OBJECTIVE:
Please turn every line in the entries below into a single numbered list, leaving out any blank lines.

— begin MATERIAL SHOWN —

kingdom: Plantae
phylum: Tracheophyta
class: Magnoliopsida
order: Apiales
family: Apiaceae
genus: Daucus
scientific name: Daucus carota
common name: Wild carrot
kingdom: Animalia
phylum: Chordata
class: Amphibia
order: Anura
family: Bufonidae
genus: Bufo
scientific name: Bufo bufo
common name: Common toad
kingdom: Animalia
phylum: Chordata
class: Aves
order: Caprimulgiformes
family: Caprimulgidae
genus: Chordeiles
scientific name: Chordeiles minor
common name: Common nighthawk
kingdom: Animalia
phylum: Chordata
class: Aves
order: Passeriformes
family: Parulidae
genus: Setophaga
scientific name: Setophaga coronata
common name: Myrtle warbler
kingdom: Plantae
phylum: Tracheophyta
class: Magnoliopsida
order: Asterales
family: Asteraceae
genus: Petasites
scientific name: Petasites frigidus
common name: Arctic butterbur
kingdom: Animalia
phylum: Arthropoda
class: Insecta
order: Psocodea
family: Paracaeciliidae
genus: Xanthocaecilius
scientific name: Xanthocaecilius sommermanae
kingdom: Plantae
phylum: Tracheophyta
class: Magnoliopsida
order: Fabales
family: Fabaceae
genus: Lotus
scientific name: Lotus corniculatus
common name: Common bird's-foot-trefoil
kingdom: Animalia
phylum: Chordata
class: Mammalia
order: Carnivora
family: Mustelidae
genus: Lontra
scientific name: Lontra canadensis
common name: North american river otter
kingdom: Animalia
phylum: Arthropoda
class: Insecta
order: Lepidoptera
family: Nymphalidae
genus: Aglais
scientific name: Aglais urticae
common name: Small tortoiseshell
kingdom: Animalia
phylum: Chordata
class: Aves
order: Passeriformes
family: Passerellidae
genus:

— end MATERIAL SHOWN —

EXERCISE SOLUTION:
1. kingdom: Plantae
2. phylum: Tracheophyta
3. class: Magnoliopsida
4. order: Apiales
5. family: Apiaceae
6. genus: Daucus
7. scientific name: Daucus carota
8. common name: Wild carrot
9. kingdom: Animalia
10. phylum: Chordata
11. class: Amphibia
12. order: Anura
13. family: Bufonidae
14. genus: Bufo
15. scientific name: Bufo bufo
16. common name: Common toad
17. kingdom: Animalia
18. phylum: Chordata
19. class: Aves
20. order: Caprimulgiformes
21. family: Caprimulgidae
22. genus: Chordeiles
23. scientific name: Chordeiles minor
24. common name: Common nighthawk
25. kingdom: Animalia
26. phylum: Chordata
27. class: Aves
28. order: Passeriformes
29. family: Parulidae
30. genus: Setophaga
31. scientific name: Setophaga coronata
32. common name: Myrtle warbler
33. kingdom: Plantae
34. phylum: Tracheophyta
35. class: Magnoliopsida
36. order: Asterales
37. family: Asteraceae
38. genus: Petasites
39. scientific name: Petasites frigidus
40. common name: Arctic butterbur
41. kingdom: Animalia
42. phylum: Arthropoda
43. class: Insecta
44. order: Psocodea
45. family: Paracaeciliidae
46. genus: Xanthocaecilius
47. scientific name: Xanthocaecilius sommermanae
48. kingdom: Plantae
49. phylum: Tracheophyta
50. class: Magnoliopsida
51. order: Fabales
52. family: Fabaceae
53. genus: Lotus
54. scientific name: Lotus corniculatus
55. common name: Common bird's-foot-trefoil
56. kingdom: Animalia
57. phylum: Chordata
58. class: Mammalia
59. order: Carnivora
60. family: Mustelidae
61. genus: Lontra
62. scientific name: Lontra canadensis
63. common name: North american river otter
64. kingdom: Animalia
65. phylum: Arthropoda
66. class: Insecta
67. order: Lepidoptera
68. family: Nymphalidae
69. genus: Aglais
70. scientific name: Aglais urticae
71. common name: Small tortoiseshell
72. kingdom: Animalia
73. phylum: Chordata
74. class: Aves
75. order: Passeriformes
76. family: Passerellidae
77. genus:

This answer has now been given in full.